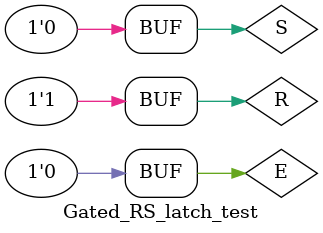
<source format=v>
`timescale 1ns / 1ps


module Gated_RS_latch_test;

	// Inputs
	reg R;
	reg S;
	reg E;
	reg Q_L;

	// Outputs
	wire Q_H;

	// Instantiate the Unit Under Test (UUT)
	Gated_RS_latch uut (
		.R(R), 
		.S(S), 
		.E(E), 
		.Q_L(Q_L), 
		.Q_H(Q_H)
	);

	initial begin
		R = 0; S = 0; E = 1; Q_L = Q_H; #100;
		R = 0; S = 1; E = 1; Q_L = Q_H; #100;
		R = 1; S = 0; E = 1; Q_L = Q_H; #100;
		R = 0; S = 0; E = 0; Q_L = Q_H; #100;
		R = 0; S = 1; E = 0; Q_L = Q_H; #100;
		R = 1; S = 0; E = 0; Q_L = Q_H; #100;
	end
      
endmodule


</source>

════════════════════

Although the material contains pictures, only the lines are to be written out, exactly as they stand.

<source format=v>
`timescale 1ns / 1ps


module Gated_RS_latch_test;

	// Inputs
	reg R;
	reg S;
	reg E;
	reg Q_L;

	// Outputs
	wire Q_H;

	// Instantiate the Unit Under Test (UUT)
	Gated_RS_latch uut (
		.R(R), 
		.S(S), 
		.E(E), 
		.Q_L(Q_L), 
		.Q_H(Q_H)
	);

	initial begin
		R = 0; S = 0; E = 1; Q_L = Q_H; #100;
		R = 0; S = 1; E = 1; Q_L = Q_H; #100;
		R = 1; S = 0; E = 1; Q_L = Q_H; #100;
		R = 0; S = 0; E = 0; Q_L = Q_H; #100;
		R = 0; S = 1; E = 0; Q_L = Q_H; #100;
		R = 1; S = 0; E = 0; Q_L = Q_H; #100;
	end
      
endmodule


</source>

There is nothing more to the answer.